> Exercise: Write every line below as a JSON list of strings, with one string per line and no blank lines. Leave the pictures out of the list.

[Opening Exercise material section]

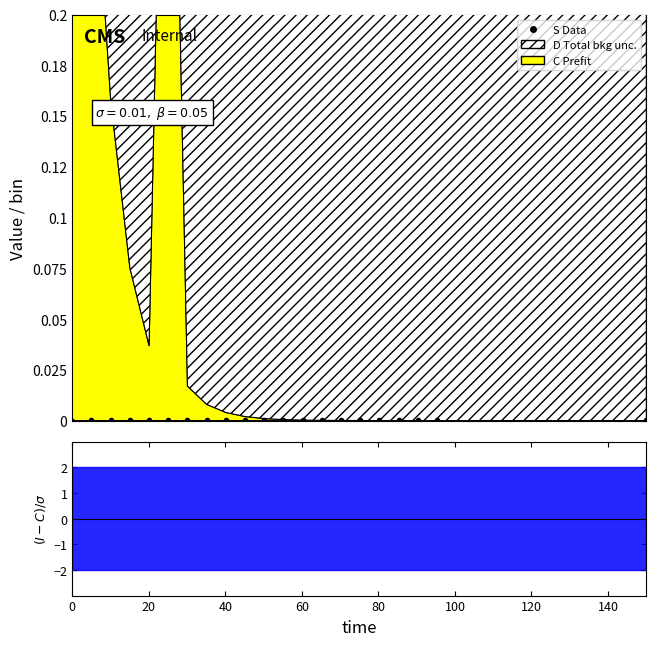

Count the number of values greater than 0.

20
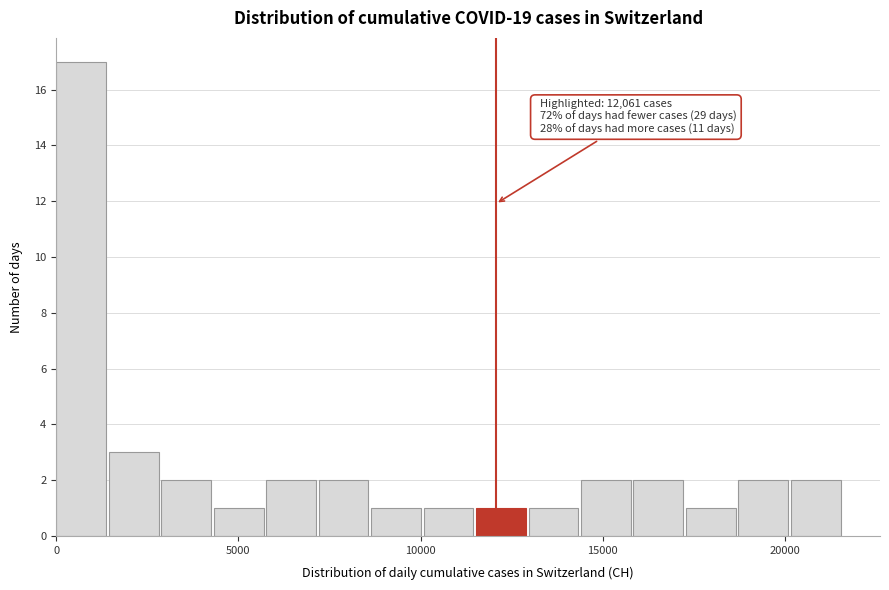

Read against the x-axis, roughly where is the centre of the tallest bar?

500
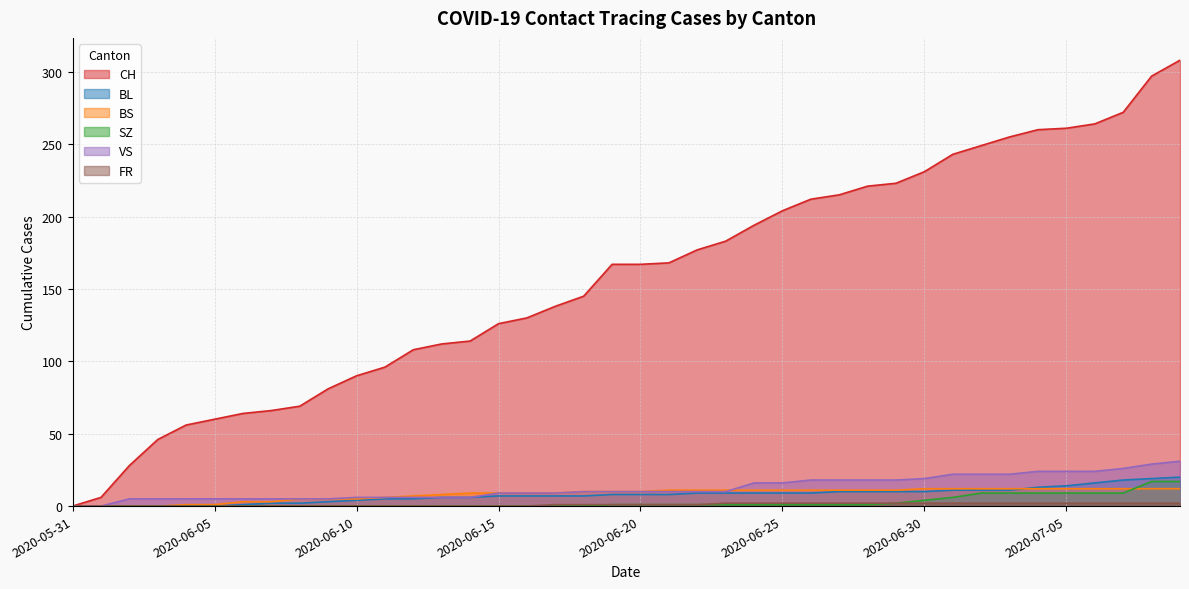

Reading right to left, list all the values displayed in this chart.

CH: 308	297	272	264	261	260	255	249	243	231	223	221	215	212	204	194	183	177	168	167	167	145	138	130	126	114	112	108	96	90	81	69	66	64	60	56	46	28	6	0
BL: 20	19	18	16	14	13	11	11	11	10	10	10	10	9	9	9	9	9	8	8	8	7	7	7	7	6	6	5	5	4	3	2	2	1	0	0	0	0	0	0
BS: 12	12	12	12	12	12	12	12	12	12	11	11	11	11	11	11	11	11	11	10	10	10	9	9	9	9	8	7	6	5	5	5	3	3	1	1	0	0	0	0
SZ: 17	17	9	9	9	9	9	9	6	4	2	1	1	1	1	1	1	1	1	1	1	0	0	0	0	0	0	0	0	0	0	0	0	0	0	0	0	0	0	0
VS: 31	29	26	24	24	24	22	22	22	19	18	18	18	18	16	16	10	10	10	10	10	10	9	9	9	6	6	6	6	6	5	5	5	5	5	5	5	5	0	0
FR: 2	2	2	2	2	2	2	2	2	2	2	2	2	2	2	2	2	1	1	1	1	1	1	0	0	0	0	0	0	0	0	0	0	0	0	0	0	0	0	0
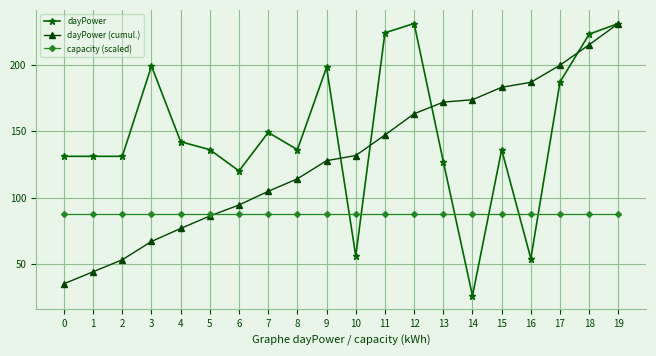

Reading left to right, extract all data points from this chart.

dayPower: 0=131.0	1=131.0	2=131.0	3=199.0	4=142.0	5=136.0	6=120.0	7=149.0	8=136.0	9=198.0	10=56.0	11=224.0	12=231.0	13=127.0	14=26.0	15=136.0	16=54.0	17=187.0	18=223.0	19=231.0
dayPower (cumul.): 0=35.0	1=44.1	2=53.1	3=66.9	4=76.7	5=86.1	6=94.4	7=104.7	8=114.1	9=127.7	10=131.6	11=147.1	12=163.0	13=171.8	14=173.6	15=183.0	16=186.7	17=199.6	18=215.0	19=231.0
capacity (scaled): 0=87.5	1=87.5	2=87.5	3=87.5	4=87.5	5=87.5	6=87.5	7=87.5	8=87.5	9=87.5	10=87.5	11=87.5	12=87.5	13=87.5	14=87.5	15=87.5	16=87.5	17=87.5	18=87.5	19=87.5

[Closing Exercise material section]

> Answer section:
[
  "Count the number of values greater than 0.",
  "20",
  "Read against the x-axis, roughly where is the centre of the tallest bar?",
  "500",
  "Reading right to left, list all the values displayed in this chart.",
  "CH: 308\t297\t272\t264\t261\t260\t255\t249\t243\t231\t223\t221\t215\t212\t204\t194\t183\t177\t168\t167\t167\t145\t138\t130\t126\t114\t112\t108\t96\t90\t81\t69\t66\t64\t60\t56\t46\t28\t6\t0",
  "BL: 20\t19\t18\t16\t14\t13\t11\t11\t11\t10\t10\t10\t10\t9\t9\t9\t9\t9\t8\t8\t8\t7\t7\t7\t7\t6\t6\t5\t5\t4\t3\t2\t2\t1\t0\t0\t0\t0\t0\t0",
  "BS: 12\t12\t12\t12\t12\t12\t12\t12\t12\t12\t11\t11\t11\t11\t11\t11\t11\t11\t11\t10\t10\t10\t9\t9\t9\t9\t8\t7\t6\t5\t5\t5\t3\t3\t1\t1\t0\t0\t0\t0",
  "SZ: 17\t17\t9\t9\t9\t9\t9\t9\t6\t4\t2\t1\t1\t1\t1\t1\t1\t1\t1\t1\t1\t0\t0\t0\t0\t0\t0\t0\t0\t0\t0\t0\t0\t0\t0\t0\t0\t0\t0\t0",
  "VS: 31\t29\t26\t24\t24\t24\t22\t22\t22\t19\t18\t18\t18\t18\t16\t16\t10\t10\t10\t10\t10\t10\t9\t9\t9\t6\t6\t6\t6\t6\t5\t5\t5\t5\t5\t5\t5\t5\t0\t0",
  "FR: 2\t2\t2\t2\t2\t2\t2\t2\t2\t2\t2\t2\t2\t2\t2\t2\t2\t1\t1\t1\t1\t1\t1\t0\t0\t0\t0\t0\t0\t0\t0\t0\t0\t0\t0\t0\t0\t0\t0\t0",
  "Reading left to right, extract all data points from this chart.",
  "dayPower: 0=131.0\t1=131.0\t2=131.0\t3=199.0\t4=142.0\t5=136.0\t6=120.0\t7=149.0\t8=136.0\t9=198.0\t10=56.0\t11=224.0\t12=231.0\t13=127.0\t14=26.0\t15=136.0\t16=54.0\t17=187.0\t18=223.0\t19=231.0",
  "dayPower (cumul.): 0=35.0\t1=44.1\t2=53.1\t3=66.9\t4=76.7\t5=86.1\t6=94.4\t7=104.7\t8=114.1\t9=127.7\t10=131.6\t11=147.1\t12=163.0\t13=171.8\t14=173.6\t15=183.0\t16=186.7\t17=199.6\t18=215.0\t19=231.0",
  "capacity (scaled): 0=87.5\t1=87.5\t2=87.5\t3=87.5\t4=87.5\t5=87.5\t6=87.5\t7=87.5\t8=87.5\t9=87.5\t10=87.5\t11=87.5\t12=87.5\t13=87.5\t14=87.5\t15=87.5\t16=87.5\t17=87.5\t18=87.5\t19=87.5"
]